In 1932, Maguire persuaded the Utah Department of Agriculture and the Utah Agriculture Experiment Station stating that "Since the knowledge of the composition, and particularly the distribution, of our flora is inadequately known, and since such data are essential to proper administrative policies concerning state lands and to technical research which is fundamental to all agronomic activities, the immediate program of the herbarium shall consist of a preliminary plant survey of Utah".

When he filed the herbarium’s first annual report in June 1932, Maguire had assembled 10,432 specimens of which 5,682 had been mounted and filed prior to receiving official approval for the project. During the herbarium's first year as UAES Project 135, an additional 3,479 specimens were collected of which 2,147 had been mounted and incorporated into the collection. In 1943, Maguire went to the New York Botanical Garden to work on Utah plants. He eventually ended up staying there, becoming its director and developing a research program focused on Central andSouth America.

In 1948, Maguire was succeeded at the Intermountain Herbarium by one of his students, Arthur H. Holmgren, who remained in charge of the herbarium until his retirement in 1979. Holmgren carried on Maguire’s floristic emphasis, adding to the collection and preparing various publications on Utah’s plants.

In 1963, a staff position was add to the herbarium.
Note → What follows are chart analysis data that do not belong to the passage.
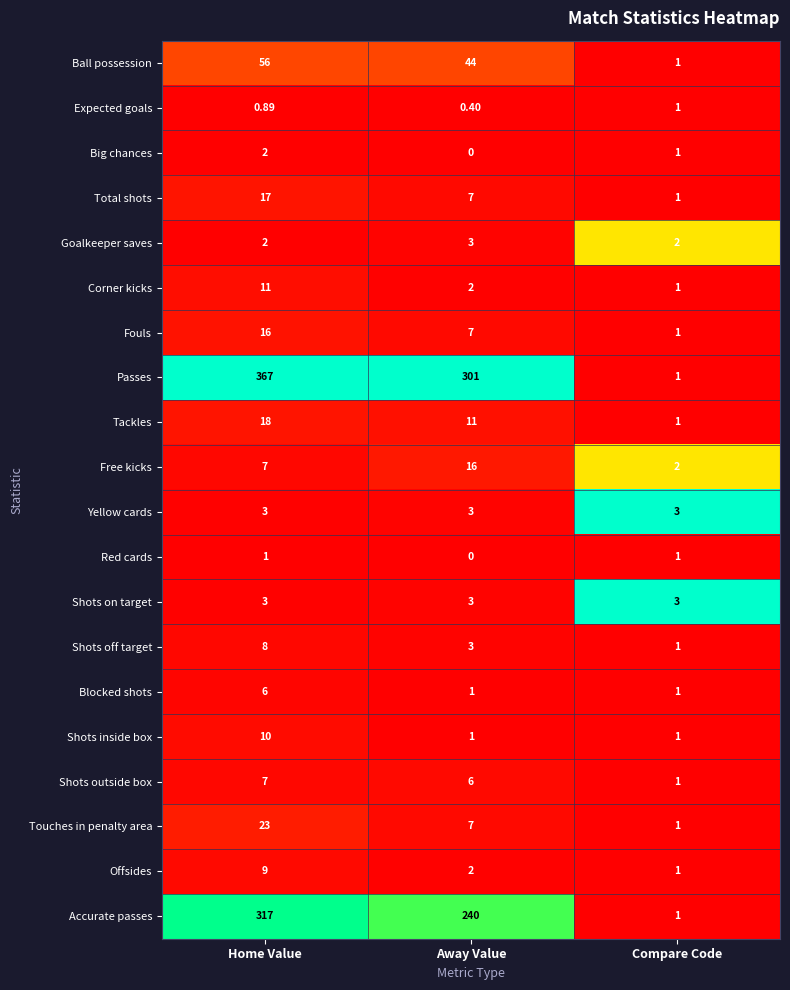

Which series has the largest total across all categories?

Passes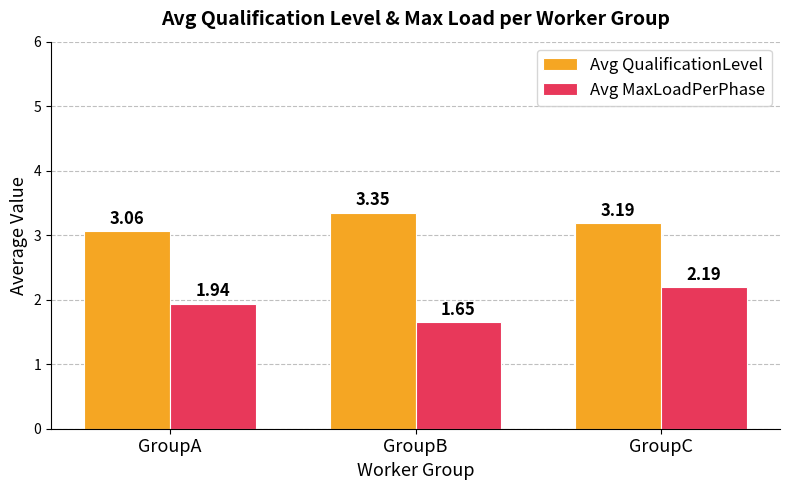

How many distinct data groups are displayed?

2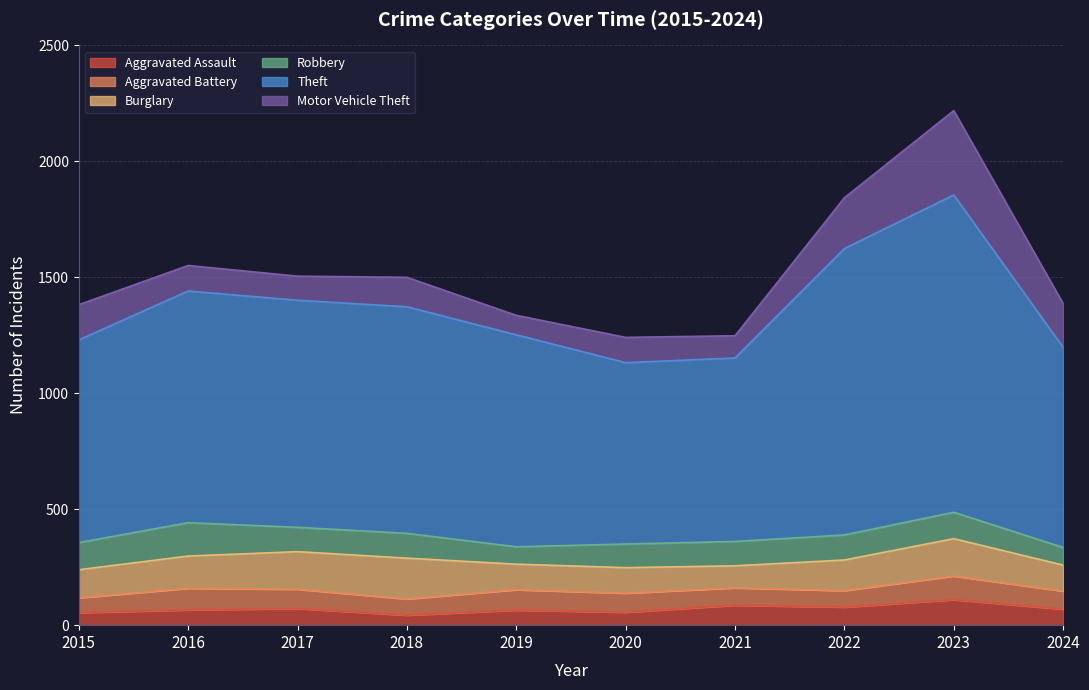

The value of Motor Vehicle Theft at 2017 is 104. True or false?

True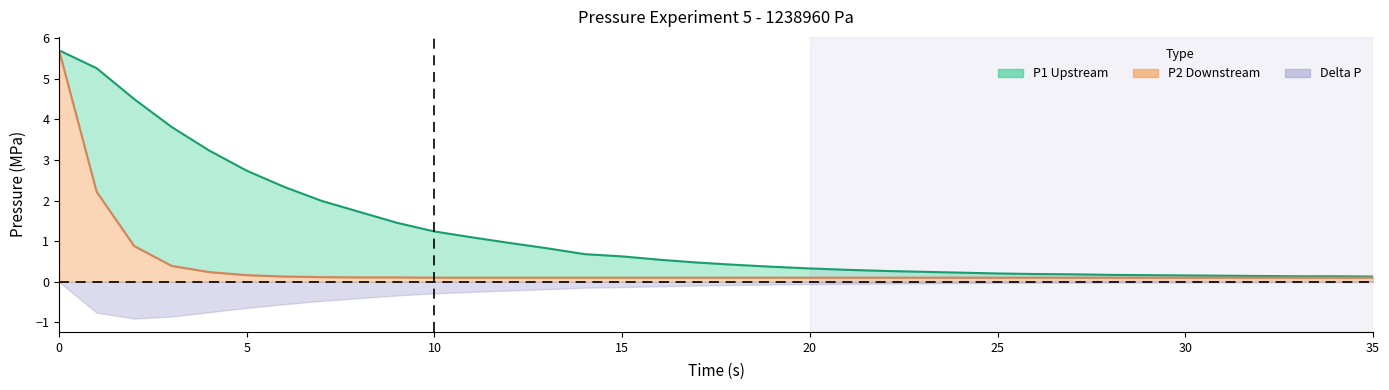

What is the value of the P1_Pa point at the 5th from the left?

3.2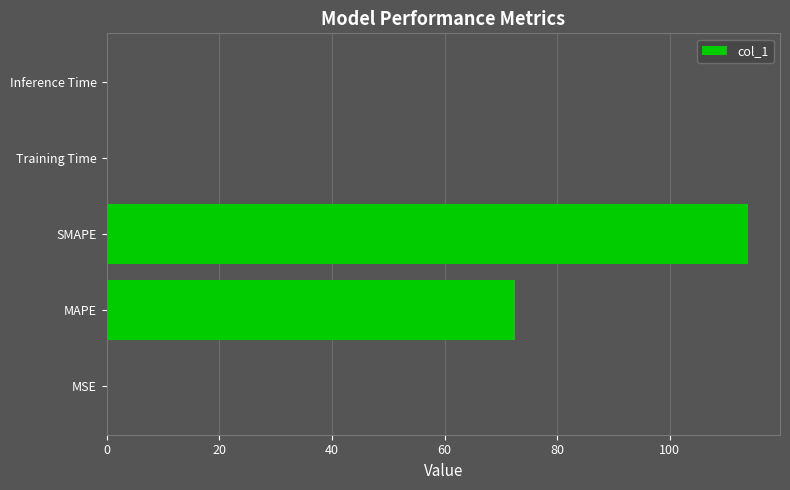

What is the sum of all values?

187.0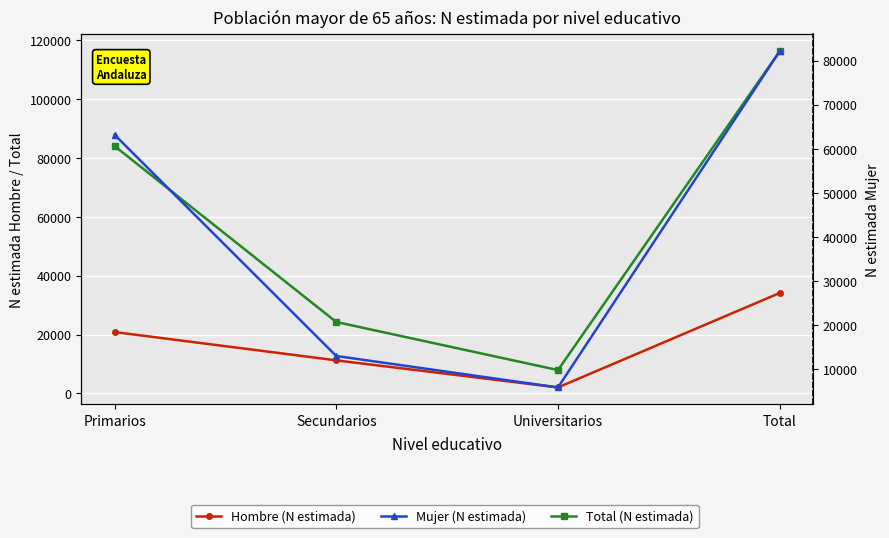

What is the label of the 2nd point from the right?

Universitarios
This was first held by Bernice Anderson who worked with Holmgren on several popular publications on Utah’s plants. She was succeeded by Leila Shultz who conducted floristic research in the region and, after completing her doctorate, joined the College of Natural Resources as a research faculty member. The position is now held by Michael Piep.

Holmgren was initially succeeded by Barkworth but she was replaced by Richard J Shaw for a few years. During his tenure, Shaw completed work on his Vascular Plants of Northern Utah, a work that was used for almost 30 years in plant taxonomy classes at U.S.U. in addition to revising his checklists for Yellowstone and Grand Teton National Parks. After Shaw’s retirement, Barkworth was reinstated as the Director of the Herbarium. Since her reappointment, one of her primary goals has been making the herbarium's resources and botanical knowledge more accessible. She is ably assisted in this respect by Michael Piep, the Assistant Curator since 2004, who draws on the knowledge and experience he gained as a botanical consultant, teacher, and mycologist in presenting talks and workshops as well as in identifying plants. Last year he added to these accomplishments by arranging a highly discounted price for some display cases – and then raising the money needed to purchase and refurbish them. With these cases, the herbarium will, we hope, succeed in attracting a more people to the fascinating world of plants and fungi.
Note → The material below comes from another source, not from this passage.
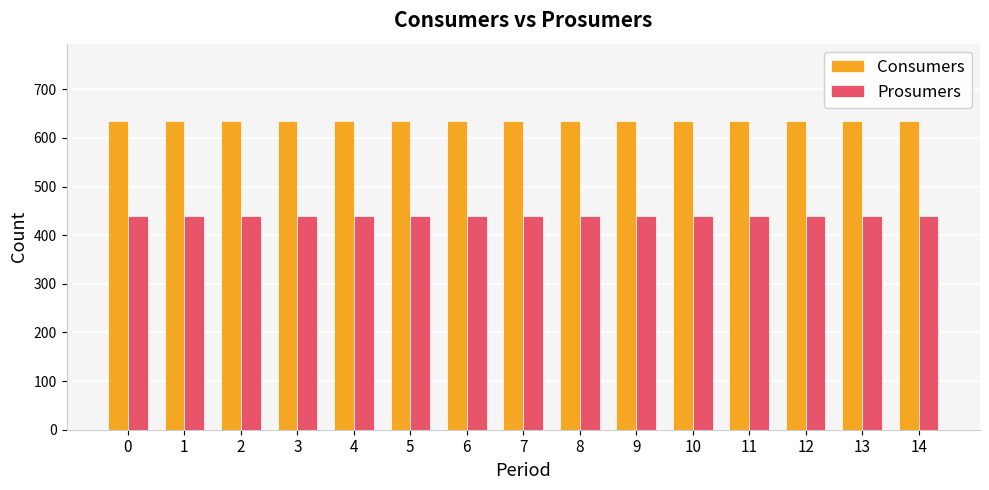

Are the bars grouped side by side (vs. stacked)?

Yes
The herbarium is particularly rich in grasses and literature about grasses. This started with Holmgren’s interest in the group but its recent development reflects Barkworth’s research interests and her role as both scientific and managing editor of the two grass volumes in the Flora of North America series. The herbarium served as both the editorial and production center for these two volumes. The materials provided were then used to develop two other publications, Manual of the Grasses of North America and Intermountain Grasses. Royalties from these publications have been critical to the herbarium’s subsequent development.